His comments came after South Tyrone Sinn Fein MLA Bronwyn McGahan asked Mark H Durkan how he plans to address “ongoing sand dredging on Lough Neagh” at Stormont today [Tuesday].
But, because of the “recently instigated legal challenge in relation to the department’s ongoing enforcement case”, Minister Durkan said he was limited to what he could say on the matter.
Outlining the actions he has taken, he said during environment question time that a letter was sent to those involved on September 25, 2014 asking them to “cease until this situation has been addressed”.
Since that action, he said he also issued an Enforcement Notice on May 27 this year, which “ceased to have effect pending the PAC’s determination of the appeal”.

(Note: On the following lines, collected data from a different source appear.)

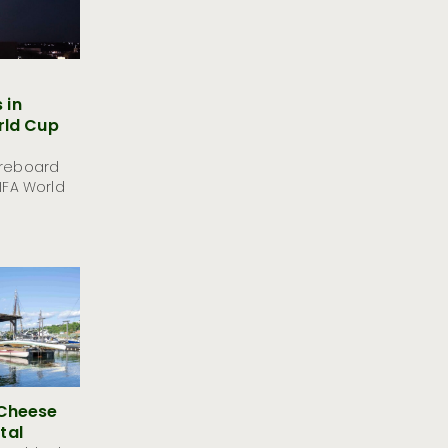
 in
rld Cup
oreboard
FIFA World
 Cheese
tal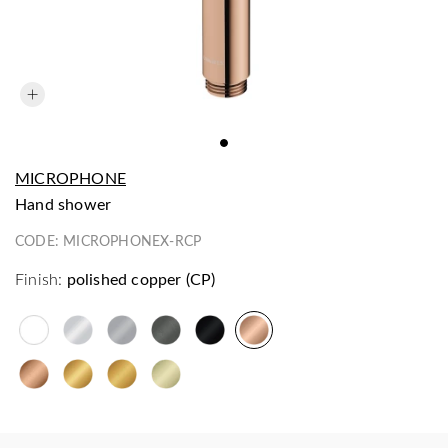
MICROPHONE
hand shower
CODE:
MICROPHONEX-RCP
Finish:
polished copper (CP)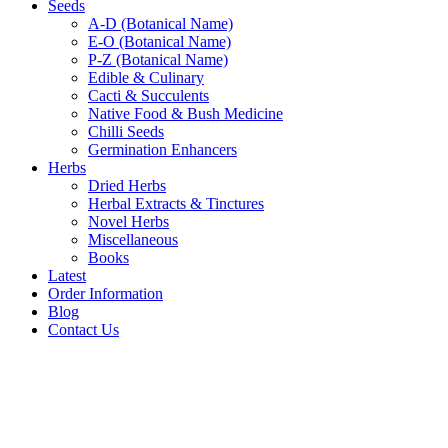
Seeds
A-D (Botanical Name)
E-O (Botanical Name)
P-Z (Botanical Name)
Edible & Culinary
Cacti & Succulents
Native Food & Bush Medicine
Chilli Seeds
Germination Enhancers
Herbs
Dried Herbs
Herbal Extracts & Tinctures
Novel Herbs
Miscellaneous
Books
Latest
Order Information
Blog
Contact Us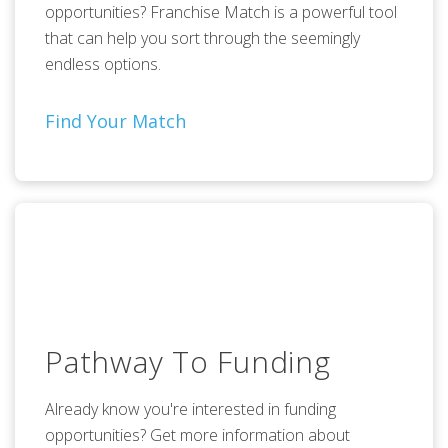
opportunities? Franchise Match is a powerful tool
that can help you sort through the seemingly
endless options.
Find Your Match
Pathway To Funding
Already know you're interested in funding
opportunities? Get more information about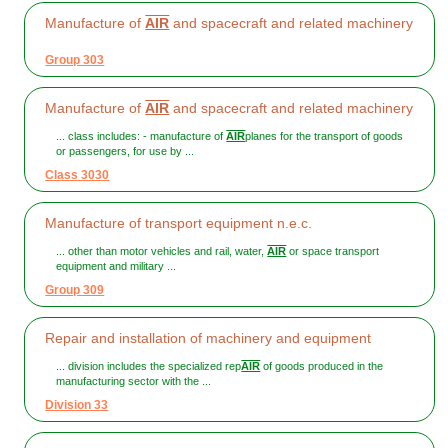
Manufacture of
AIR
and spacecraft and related machinery
Group 303
Manufacture of
AIR
and spacecraft and related machinery
... class includes: - manufacture of
AIR
planes for the transport of goods
or passengers, for use by ...
Class 3030
Manufacture of transport equipment n.e.c.
... other than motor vehicles and rail, water,
AIR
or space transport
equipment and military ...
Group 309
Repair and installation of machinery and equipment
... division includes the specialized rep
AIR
of goods produced in the
manufacturing sector with the ...
Division 33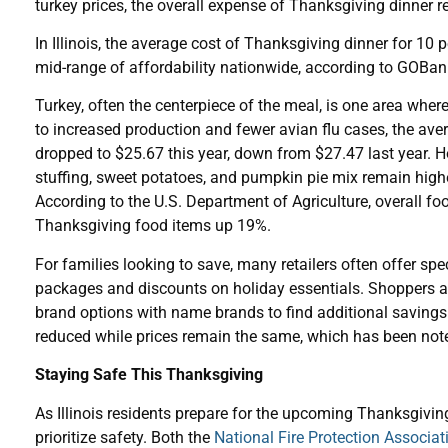
turkey prices, the overall expense of Thanksgiving dinner 
In Illinois, the average cost of Thanksgiving dinner for 10 p
mid-range of affordability nationwide, according to GOBa
Turkey, often the centerpiece of the meal, is one area whe
to increased production and fewer avian flu cases, the ave
dropped to $25.67 this year, down from $27.47 last year. H
stuffing, sweet potatoes, and pumpkin pie mix remain high
According to the U.S. Department of Agriculture, overall fo
Thanksgiving food items up 19%.
For families looking to save, many retailers often offer spe
packages and discounts on holiday essentials. Shoppers a
brand options with name brands to find additional savings.
reduced while prices remain the same, which has been note
Staying Safe This Thanksgiving
As Illinois residents prepare for the upcoming Thanksgiving 
prioritize safety. Both the
National Fire Protection Associa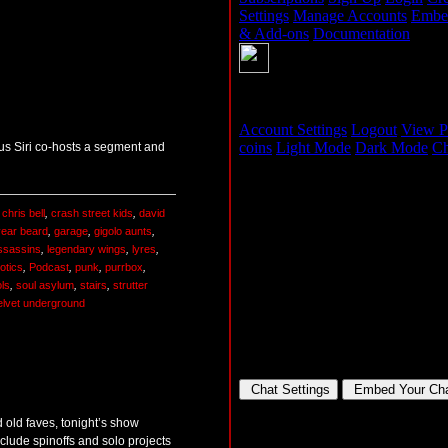
lus Siri co-hosts a segment and
,
chris bell
,
crash street kids
,
david
year beard
,
garage
,
gigolo aunts
,
assassins
,
legendary wings
,
lyres
,
otics
,
Podcast
,
punk
,
purrbox
,
ols
,
soul asylum
,
stairs
,
strutter
elvet underground
 old faves, tonight’s show
nclude spinoffs and solo projects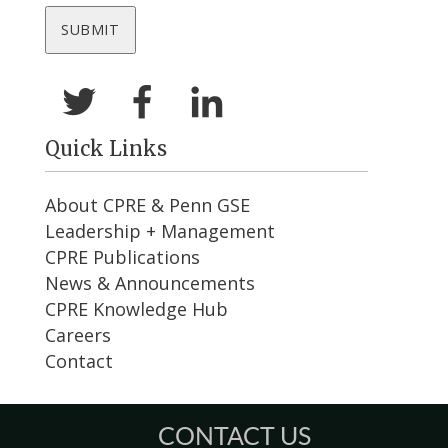
Quick Links
About CPRE & Penn GSE
Leadership + Management
CPRE Publications
News & Announcements
CPRE Knowledge Hub
Careers
Contact
CONTACT US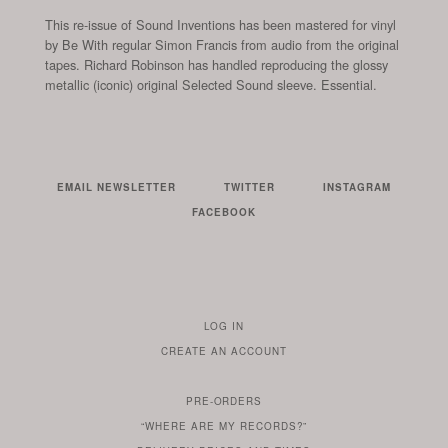
This re-issue of Sound Inventions has been mastered for vinyl
by Be With regular Simon Francis from audio from the original
tapes. Richard Robinson has handled reproducing the glossy
metallic (iconic) original Selected Sound sleeve. Essential.
EMAIL NEWSLETTER
TWITTER
INSTAGRAM
FACEBOOK
LOG IN
TO
CREATE AN ACCOUNT
YOUR
ACCOUNT
PRE-ORDERS
IF
“WHERE ARE MY RECORDS?”
YOU
ARE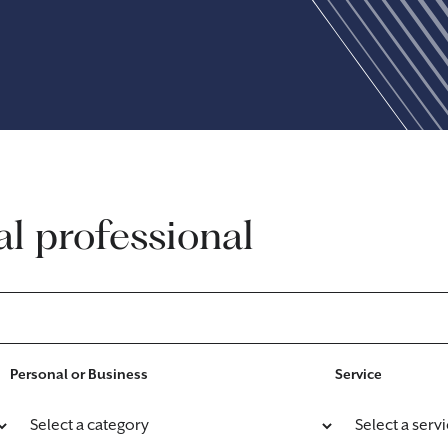
al professional
Personal or Business
Service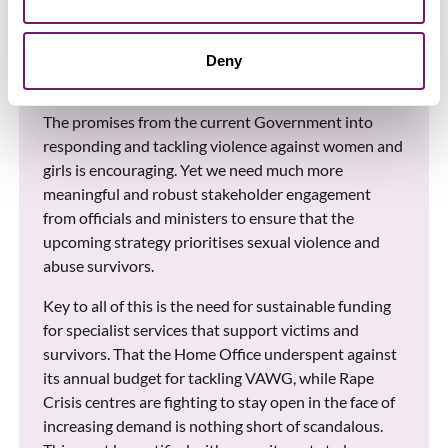
predecessors, and to ensure any future strategy is
underpinned by expert advice, specialist stakeholder
engagement, and buy in from all Government
Deny
departments.
The promises from the current Government into
responding and tackling violence against women and
girls is encouraging. Yet we need much more
meaningful and robust stakeholder engagement
from officials and ministers to ensure that the
upcoming strategy prioritises sexual violence and
abuse survivors.
Key to all of this is the need for sustainable funding
for specialist services that support victims and
survivors. That the Home Office underspent against
its annual budget for tackling VAWG, while Rape
Crisis centres are fighting to stay open in the face of
increasing demand is nothing short of scandalous.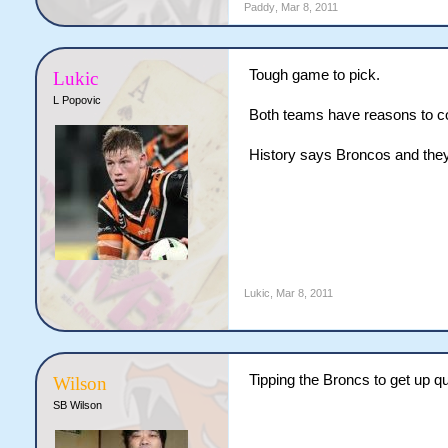
Paddy
,
Mar 8, 2011
Tough game to pick.
Lukic
L Popovic
Both teams have reasons to co
History says Broncos and they'
Lukic
,
Mar 8, 2011
Tipping the Broncs to get up qui
Wilson
SB Wilson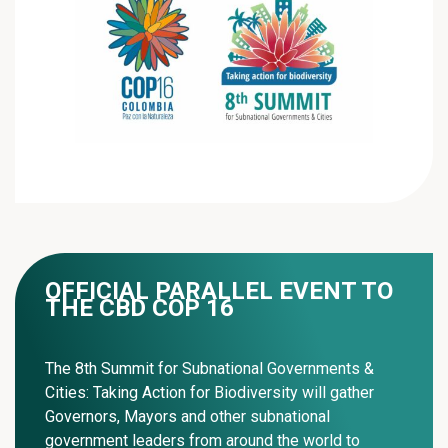
OFFICIAL PARALLEL EVENT TO
THE CBD COP 16
The 8th Summit for Subnational Governments &
Cities: Taking Action for Biodiversity will gather
Governors, Mayors and other subnational
government leaders from around the world to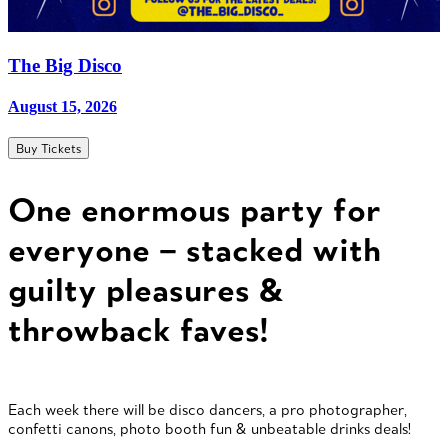
The Big Disco
August 15, 2026
Buy Tickets
One enormous party for
everyone – stacked with
guilty pleasures &
throwback faves!
Each week there will be disco dancers, a pro photographer,
confetti canons, photo booth fun & unbeatable drinks deals!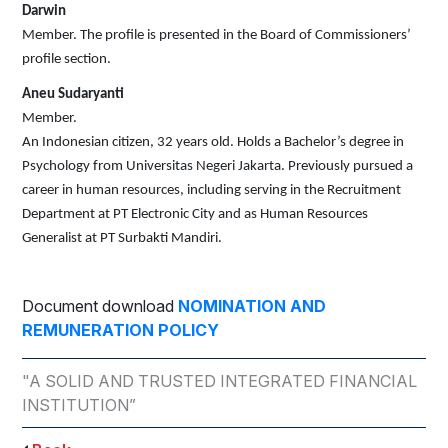
Darwin
Member. The profile is presented in the Board of Commissioners’
profile section.
Aneu Sudaryanti
Member.
An Indonesian citizen, 32 years old. Holds a Bachelor’s degree in
Psychology from Universitas Negeri Jakarta. Previously pursued a
career in human resources, including serving in the Recruitment
Department at PT Electronic City and as Human Resources
Generalist at PT Surbakti Mandiri.
Document download
NOMINATION AND
REMUNERATION POLICY
"A SOLID AND TRUSTED INTEGRATED FINANCIAL
INSTITUTION”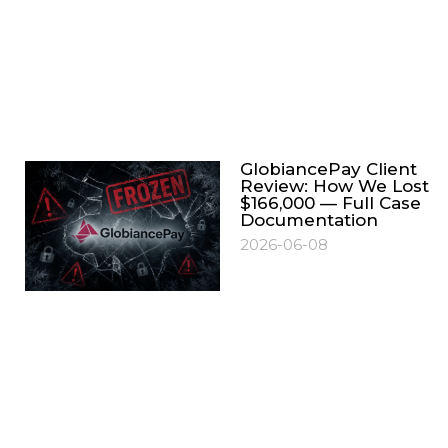
GlobiancePay Client
Review: How We Lost
$166,000 — Full Case
Documentation
2026-06-08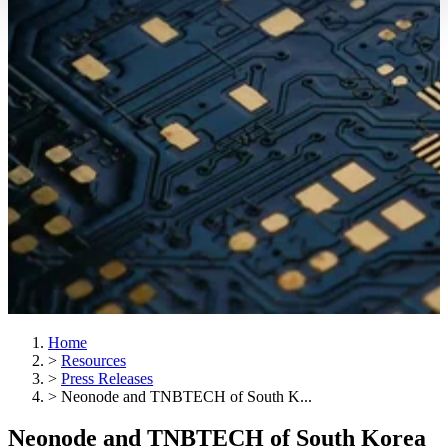
Home
>
Resources
>
Press Releases
>
Neonode and TNBTECH of South K...
Neonode and TNBTECH of South Korea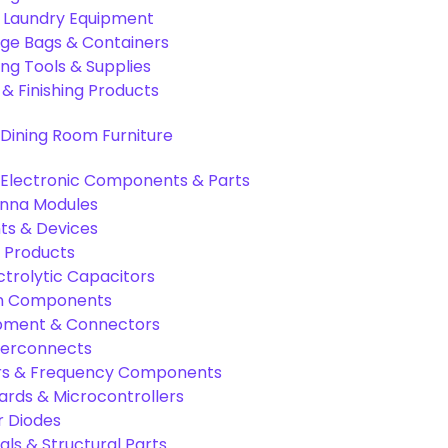
& Laundry Equipment
age Bags & Containers
ng Tools & Supplies
 & Finishing Products
Dining Room Furniture
Electronic Components & Parts
nna Modules
s & Devices
 Products
ctrolytic Capacitors
ion Components
pment & Connectors
terconnects
tors & Frequency Components
rds & Microcontrollers
r Diodes
als & Structural Parts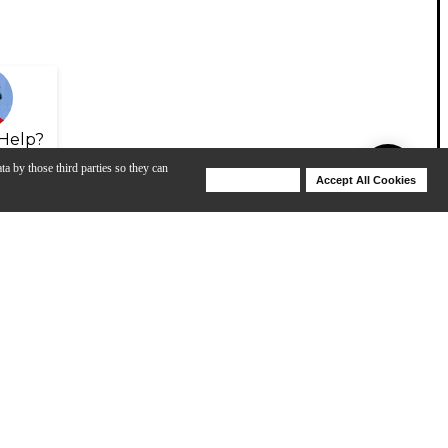
Help?
ta by those third parties so they can
Deny Cookies
Accept All Cookies
Help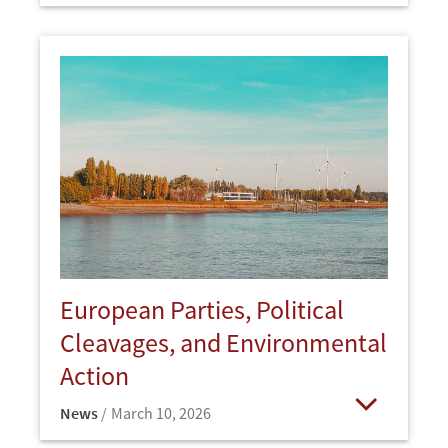
European Parties, Political
Cleavages, and Environmental
Action
News
March 10, 2026
Open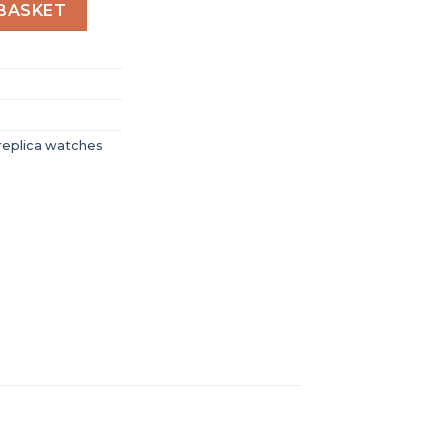
en Automatic Yellow Stainless Steel Watch A17319101I1A1 q
BASKET
replica watches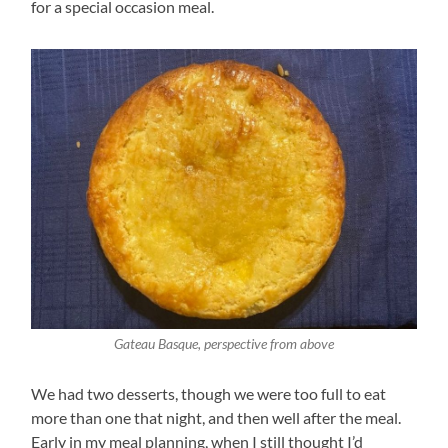
for a special occasion meal.
Gateau Basque, perspective from above
We had two desserts, though we were too full to eat
more than one that night, and then well after the meal.
Early in my meal planning, when I still thought I’d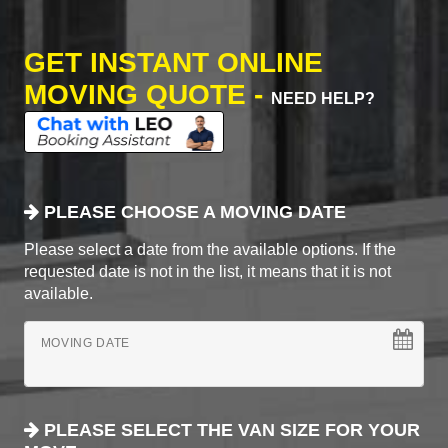
GET INSTANT ONLINE
MOVING QUOTE -
NEED HELP?
PLEASE CHOOSE A MOVING DATE
Please select a date from the available options. If the
requested date is not in the list, it means that it is not
available.
MOVING DATE
PLEASE SELECT THE VAN SIZE FOR YOUR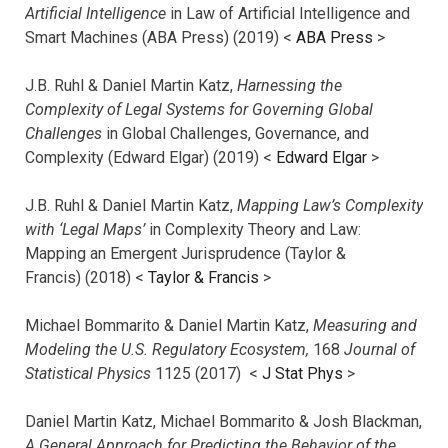
Artificial Intelligence
in Law of Artificial Intelligence and
Smart Machines (ABA Press) (2019) <
ABA Press
>
J.B. Ruhl & Daniel Martin Katz,
Harnessing the
Complexity of Legal Systems for Governing Global
Challenges
in Global Challenges, Governance, and
Complexity (Edward Elgar) (2019) <
Edward Elgar
>
J.B. Ruhl & Daniel Martin Katz,
Mapping Law’s Complexity
with ‘Legal Maps’
in Complexity Theory and Law:
Mapping an Emergent Jurisprudence (Taylor &
Francis) (2018) <
Taylor & Francis
>
Michael Bommarito & Daniel Martin Katz,
Measuring and
Modeling the U.S. Regulatory Ecosystem,
168
Journal of
Statistical Physics
1125 (2017)
<
J Stat Phys
>
Daniel Martin Katz, Michael Bommarito & Josh Blackman,
A General Approach for Predicting the Behavior of the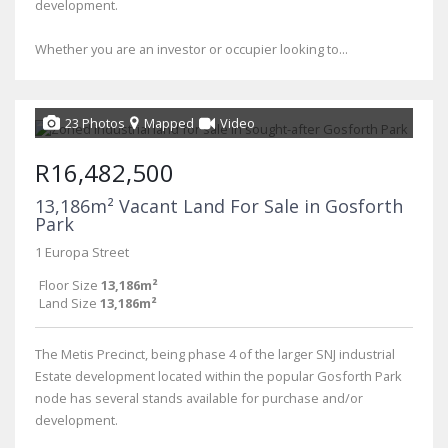
development.
Whether you are an investor or occupier looking to...
23 Photos
Mapped
Video
R16,482,500
13,186m² Vacant Land For Sale in Gosforth
Park
1 Europa Street
Floor Size
13,186m²
Land Size
13,186m²
The Metis Precinct, being phase 4 of the larger SNJ industrial
Estate development located within the popular Gosforth Park
node has several stands available for purchase and/or
development.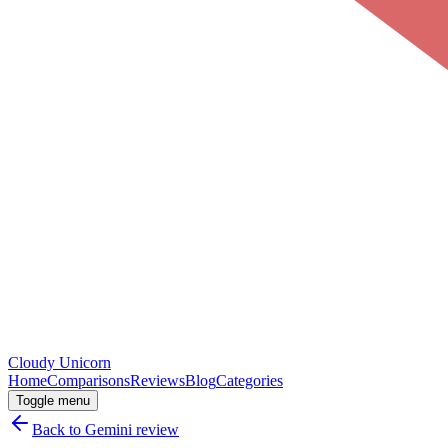
Cloudy
Unicorn
Home
Comparisons
Reviews
Blog
Categories
Toggle menu
Back to
Gemini
review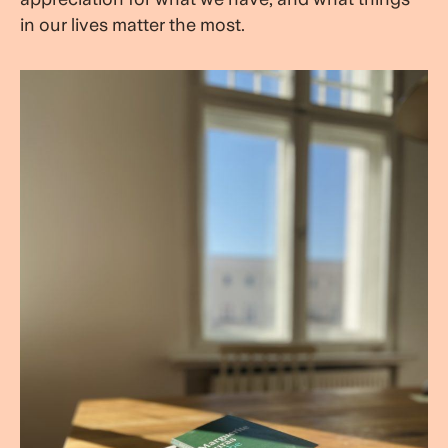
in our lives matter the most.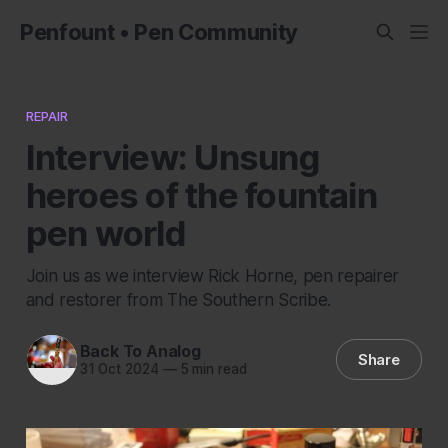
Penfount • Pen Community
REPAIR
Interview: Unsung
heroes of the fountain
pen world
Join us as we interview Rick Horne, pen repairer
and restorer from The Southern Scribe.
Back To Analog
Share
31 Oct 2024
—
5 min read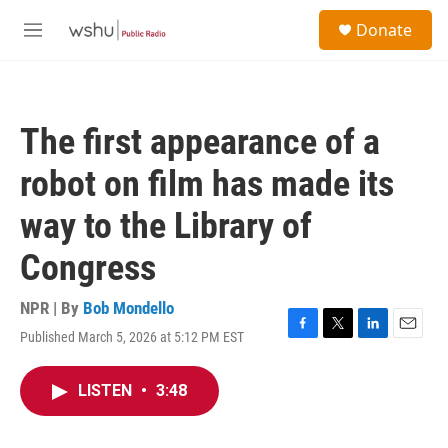
Skip to main content
S
Donate
e
M
a
e
r
n
c
u
h
The first appearance of a
u
e
robot on film has made its
r
y
way to the Library of
Congress
NPR | By
Bob Mondello
Published March 5, 2026 at 5:12 PM EST
F
T
L
E
a
w
i
m
c
i
n
a
LISTEN
•
3:48
e
t
k
i
b
t
e
l
o
e
d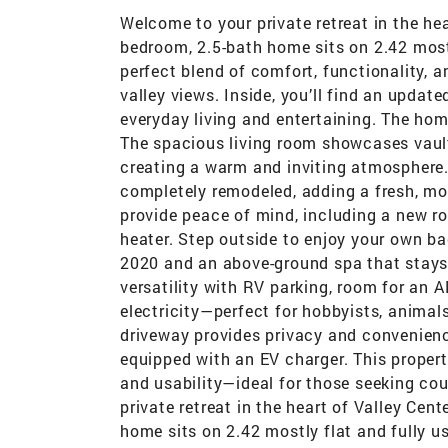
Welcome to your private retreat in the hea
bedroom, 2.5-bath home sits on 2.42 mostly
perfect blend of comfort, functionality,
valley views. Inside, you’ll find an update
everyday living and entertaining. The ho
The spacious living room showcases vault
creating a warm and inviting atmosphere
completely remodeled, adding a fresh, m
provide peace of mind, including a new r
heater. Step outside to enjoy your own ba
2020 and an above-ground spa that stays 
versatility with RV parking, room for an
electricity—perfect for hobbyists, animals
driveway provides privacy and convenienc
equipped with an EV charger. This propert
and usability—ideal for those seeking co
private retreat in the heart of Valley Cen
home sits on 2.42 mostly flat and fully us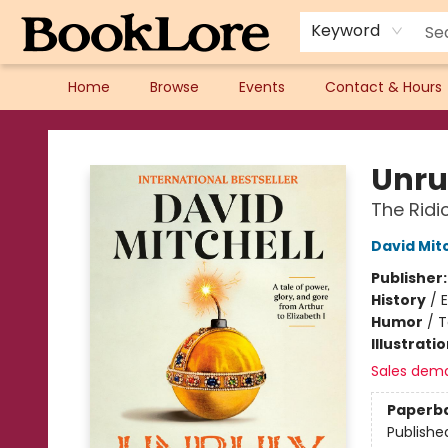
Keyword
Home
Browse
Events
Contact & Hours
BookLore
Unru
The Ridi
David Mitc
Publisher
History
/
Humor
/
T
Illustrati
Sales dem
Paperb
Publishe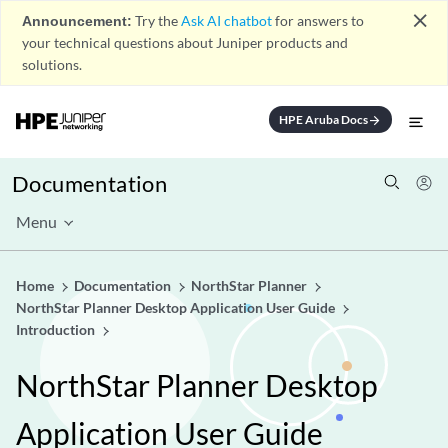
close
Announcement:
Try the
Ask AI chatbot
for answers to
your technical questions about Juniper products and
solutions.
HPE Aruba Docs
arrow_forward
Documentation
Menu
Home
Documentation
NorthStar Planner
NorthStar Planner Desktop Application User Guide
Introduction
NorthStar Planner Desktop
Application User Guide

“Responsibility for determining the status of enforcement action and whether planning approval should be granted for the sand-dredging activities concerned has passed to the jurisdiction of the PAC [Planning Appeals Commission],” he added.
Ms McGahan further questioned the Minister over concerns sand extraction was impacting on fishermen, saying: “When does the Minister expect the case to conclude?”
His reply: “I could not even hazard a guess as to how long it will take. It is the subject now of a judicial review. Legal action has been brought by a third party who would like stop notices issued, which would, I suppose, satisfy the fishermen to some extent.”
Green Party leader, Steven Agnew MLA said: “I am disappointed at what appears to be a wasted opportunity for the Environment Minister to take decisive action and stop the unauthorised sand dredging on Lough Neagh.
“I fully understand that he does not wish to comment due to ongoing legal action, however that should not preclude him from bringing a halt to the indiscriminate environmental damage that is taking place until such times that the sand traders can prove they are not causing harm to the environment.”
Five Sand Traders and the Shaftesbury Estate have until the end of November to submit an Environmental Impact Assessment to PAC, but have requested almost a year’s extension to cover all the seasonal changes with their report.
DOE said: “It would not be appropriate for the department to comment now that this matter is before the court.”